Da spielt das Orca zweifelsohne die erste Geige. Was für ein leichter Schnitt. So hab ich das selten erlebt. Geometrisch ausgereizt geschliffen, bei gleichzeitig stellenweise ( nicht im vorderen 1/3 der Klinge ) stark reduzierter Haftung und exzellenter Gleitfähigkeit ergibt das einen luftig-leichten Schnitt selbst durch dicke und knackfrische 6° kalte Möhren das selbst einem Dünnschlifffreak wie mir mal kurz der Mund offen steht. Das Orca ist unzweifelhaft eines der schneidfähigsten Messer, dass ich je in der Hand hatte. Ich würde sagen es liegt, wenn alles passt, gefühlt vielleicht eine Haaresbreite vor meinem alten Kamo und ich meine, die Patina der rostenden Flanken schluckt das letzte Quentchen Gleitfähigkeit, die es braucht um mit dem Orca-Bunka an dessen besten Momenten gleichauf zu sein.
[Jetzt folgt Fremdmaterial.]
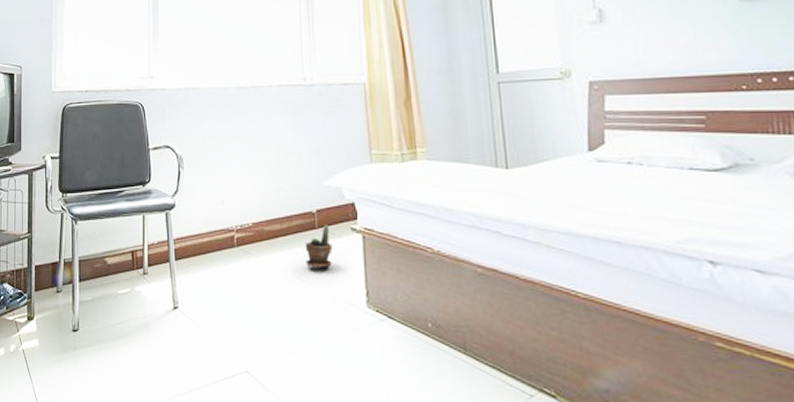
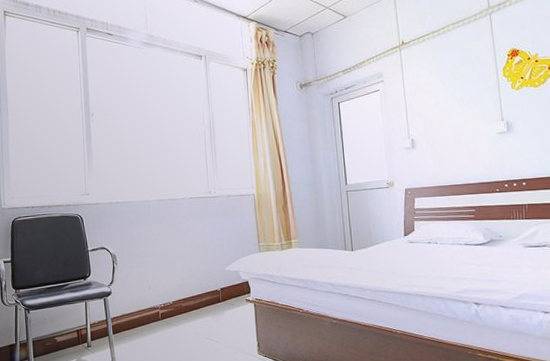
potted plant: present [305,224,333,269] -> none [212,298,233,331]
So meine Theorie. Das man Differenzen von 0,06mm zu 0,08mm an der Wate beim Schnitt erspürt, ist aus meiner Sicht unmöglich, also Voodoo, Voodoo!
Kehl Orca...
Hingegen ein Test mit einem Küchentuch beim Abtrocknen zeigt die spürbaren Unterschiede einer gleichen oder sehr ähnlicher Oberflächengestaltung, wenn eine Flanke davon patiniert ist und die andere nicht. Die patinierte Fläche ist stumpfer und diese stumpfe Fläche lässt manches Schnittgut schlechter gleiten. Aber wo Schatten ist, muss es auch Licht geben. Mein altes Kamo hat den besseren FR! Zumindest im ersten Klingendrittel. Da ist der Anschliff vom Orca für Vorteile in dieser Eigenschaft zu hoch und glatt, Möhrenscheiben kleben an dieser Stelle deutlich fester an, als bei meinem Kamo, aber in der Mitte schliesst das Orca wieder auf.
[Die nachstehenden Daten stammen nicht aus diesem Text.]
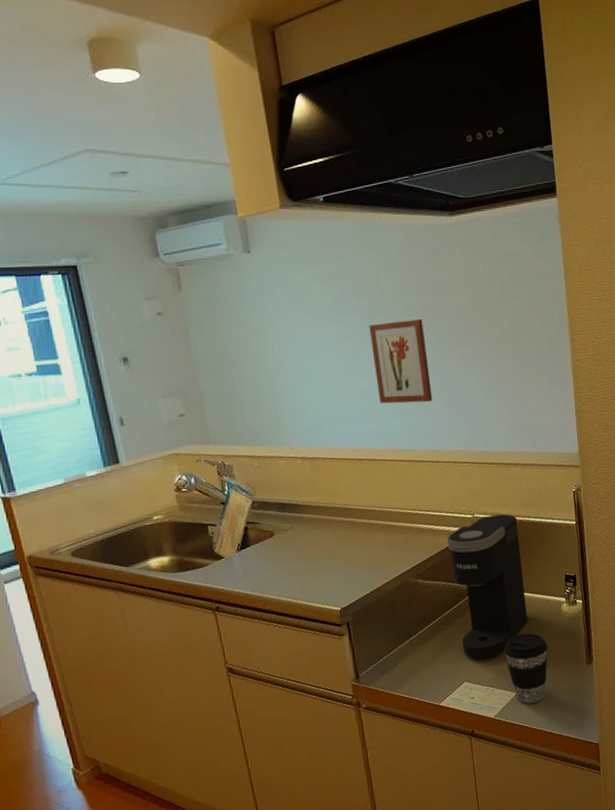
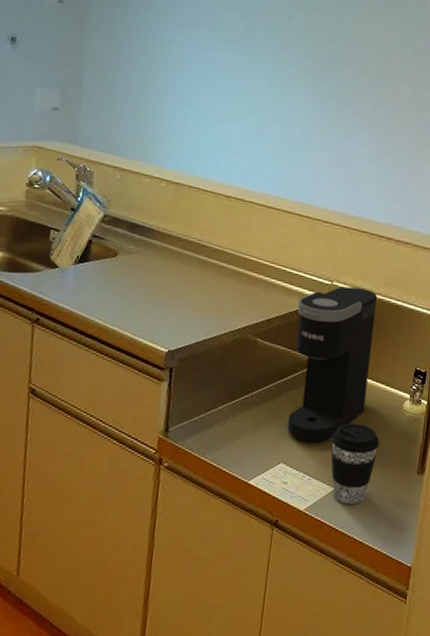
wall art: present [369,319,433,404] -> none [263,61,327,154]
Was mich am Orca stört ist der sorglos eingebrachte Erl und die unsauberen Materialübergänge am Griff, aber das wurde bereits besprochen und kritisiert. Bei einem 300,- Euro Messer von solcher Schneidfähigkeit ist das mehr als ein Makel und trübt das ansonsten exzellente Gesamtbild ein. Das „de Luxe" darf sich nicht nur auf die Materialwahl der einzelnen Teile beziehen, sondern muss sich auch in der Fertigungsqualität zeigen und hier gehört noch nachjustiert!
Ausser Konkurrenz habe ich noch mein Ashi-Schweden-Santoku und mein Itinomonn KU antreten lassen. Die gewonnene Erkenntnis nach sechs zum Teil völlig unterschiedlichen Messerkonzepten unter der Überschrift „Santoku“ zeigt wieder mal, das die Vielfalt und die Unterschiede nur im ( direkten ) Vergleich und in der Hand gehalten und damit geschnitten „be-griffen“ und erfahren werden kann. Jede noch so detaillierte und akribisch verfasste Beschreibung ersetzt nicht den gefühlten Schnitt, nicht das Feeling in der Hand und den einsetzenden „Flow“ wenn man mal wieder grinsend und konzentriert seine eigene Schnitttechnik bewundert!